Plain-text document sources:
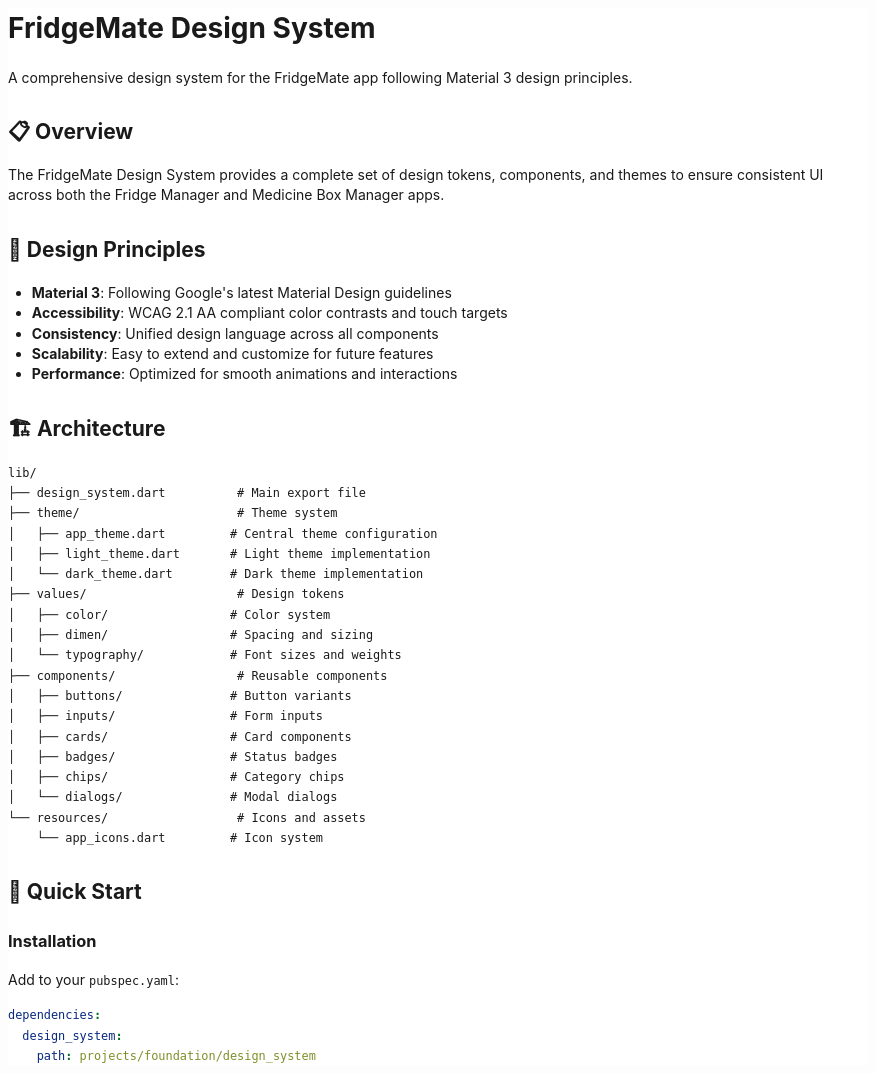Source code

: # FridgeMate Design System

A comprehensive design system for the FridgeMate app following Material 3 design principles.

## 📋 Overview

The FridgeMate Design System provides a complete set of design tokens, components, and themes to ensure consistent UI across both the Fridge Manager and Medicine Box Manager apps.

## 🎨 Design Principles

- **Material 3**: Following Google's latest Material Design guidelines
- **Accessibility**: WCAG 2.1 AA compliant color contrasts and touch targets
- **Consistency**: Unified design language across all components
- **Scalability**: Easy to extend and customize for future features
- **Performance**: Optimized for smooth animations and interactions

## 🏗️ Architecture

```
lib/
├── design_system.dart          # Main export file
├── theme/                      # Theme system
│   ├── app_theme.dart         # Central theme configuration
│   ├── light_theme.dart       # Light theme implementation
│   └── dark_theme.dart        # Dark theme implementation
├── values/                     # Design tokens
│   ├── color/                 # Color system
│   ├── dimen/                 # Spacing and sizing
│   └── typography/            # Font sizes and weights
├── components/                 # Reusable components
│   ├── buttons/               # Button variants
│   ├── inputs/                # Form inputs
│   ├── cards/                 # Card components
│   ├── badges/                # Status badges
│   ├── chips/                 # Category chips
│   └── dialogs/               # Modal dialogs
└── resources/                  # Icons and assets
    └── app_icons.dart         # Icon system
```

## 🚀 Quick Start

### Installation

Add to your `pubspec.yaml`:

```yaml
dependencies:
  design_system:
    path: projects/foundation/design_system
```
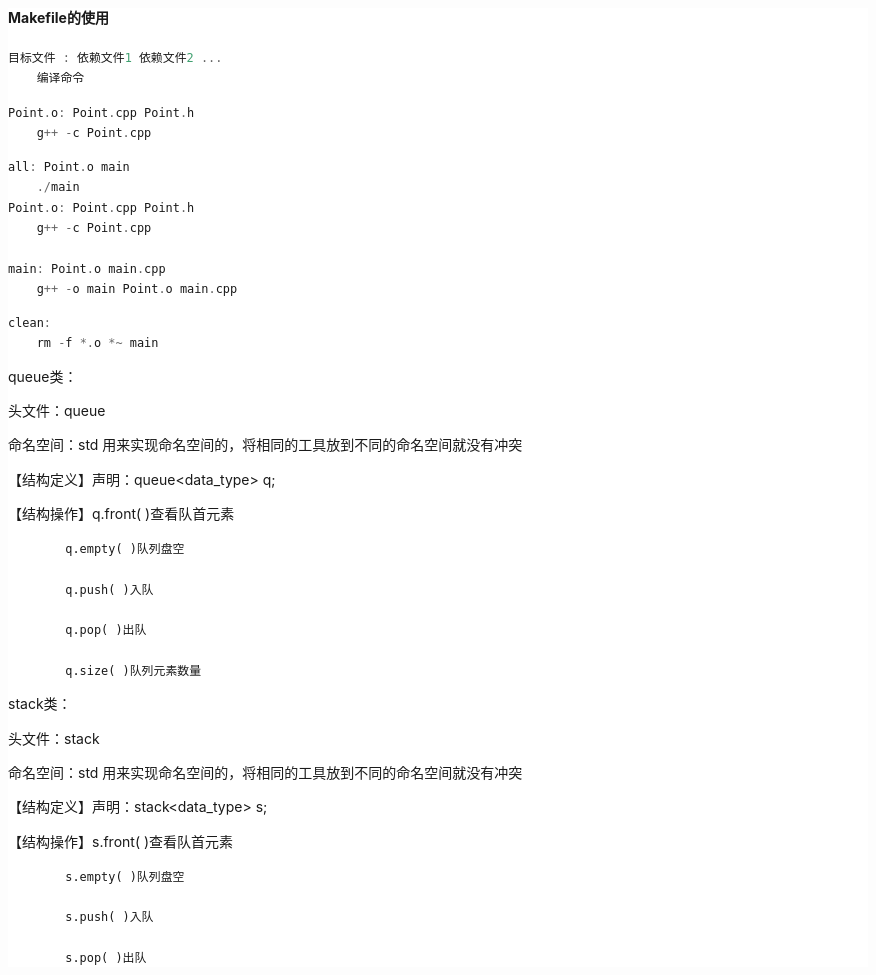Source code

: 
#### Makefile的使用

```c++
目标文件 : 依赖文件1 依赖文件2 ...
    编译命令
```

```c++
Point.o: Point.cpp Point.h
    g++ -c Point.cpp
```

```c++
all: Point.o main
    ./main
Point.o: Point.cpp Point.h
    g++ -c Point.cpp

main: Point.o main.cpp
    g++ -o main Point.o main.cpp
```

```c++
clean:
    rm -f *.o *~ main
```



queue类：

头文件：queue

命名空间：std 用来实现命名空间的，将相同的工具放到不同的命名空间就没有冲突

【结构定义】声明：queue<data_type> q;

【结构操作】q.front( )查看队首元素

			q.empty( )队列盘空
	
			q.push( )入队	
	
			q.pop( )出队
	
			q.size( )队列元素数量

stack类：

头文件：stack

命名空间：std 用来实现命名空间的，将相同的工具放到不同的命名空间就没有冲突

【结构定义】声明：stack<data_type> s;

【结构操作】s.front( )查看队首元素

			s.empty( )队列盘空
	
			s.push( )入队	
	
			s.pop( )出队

- [EXERCISE AIM]:
Leaving out the pictures, repeat all the entries exactly as they stand.

- [EXPECTED ANSWER]:
Source code

: # FridgeMate Design System

A comprehensive design system for the FridgeMate app following Material 3 design principles.

## 📋 Overview

The FridgeMate Design System provides a complete set of design tokens, components, and themes to ensure consistent UI across both the Fridge Manager and Medicine Box Manager apps.

## 🎨 Design Principles

- **Material 3**: Following Google's latest Material Design guidelines
- **Accessibility**: WCAG 2.1 AA compliant color contrasts and touch targets
- **Consistency**: Unified design language across all components
- **Scalability**: Easy to extend and customize for future features
- **Performance**: Optimized for smooth animations and interactions

## 🏗️ Architecture

```
lib/
├── design_system.dart          # Main export file
├── theme/                      # Theme system
│   ├── app_theme.dart         # Central theme configuration
│   ├── light_theme.dart       # Light theme implementation
│   └── dark_theme.dart        # Dark theme implementation
├── values/                     # Design tokens
│   ├── color/                 # Color system
│   ├── dimen/                 # Spacing and sizing
│   └── typography/            # Font sizes and weights
├── components/                 # Reusable components
│   ├── buttons/               # Button variants
│   ├── inputs/                # Form inputs
│   ├── cards/                 # Card components
│   ├── badges/                # Status badges
│   ├── chips/                 # Category chips
│   └── dialogs/               # Modal dialogs
└── resources/                  # Icons and assets
    └── app_icons.dart         # Icon system
```

## 🚀 Quick Start

### Installation

Add to your `pubspec.yaml`:

```yaml
dependencies:
  design_system:
    path: projects/foundation/design_system
```
Source code

: 
#### Makefile的使用

```c++
目标文件 : 依赖文件1 依赖文件2 ...
    编译命令
```

```c++
Point.o: Point.cpp Point.h
    g++ -c Point.cpp
```

```c++
all: Point.o main
    ./main
Point.o: Point.cpp Point.h
    g++ -c Point.cpp

main: Point.o main.cpp
    g++ -o main Point.o main.cpp
```

```c++
clean:
    rm -f *.o *~ main
```



queue类：

头文件：queue

命名空间：std 用来实现命名空间的，将相同的工具放到不同的命名空间就没有冲突

【结构定义】声明：queue<data_type> q;

【结构操作】q.front( )查看队首元素

			q.empty( )队列盘空
	
			q.push( )入队	
	
			q.pop( )出队
	
			q.size( )队列元素数量

stack类：

头文件：stack

命名空间：std 用来实现命名空间的，将相同的工具放到不同的命名空间就没有冲突

【结构定义】声明：stack<data_type> s;

【结构操作】s.front( )查看队首元素

			s.empty( )队列盘空
	
			s.push( )入队	
	
			s.pop( )出队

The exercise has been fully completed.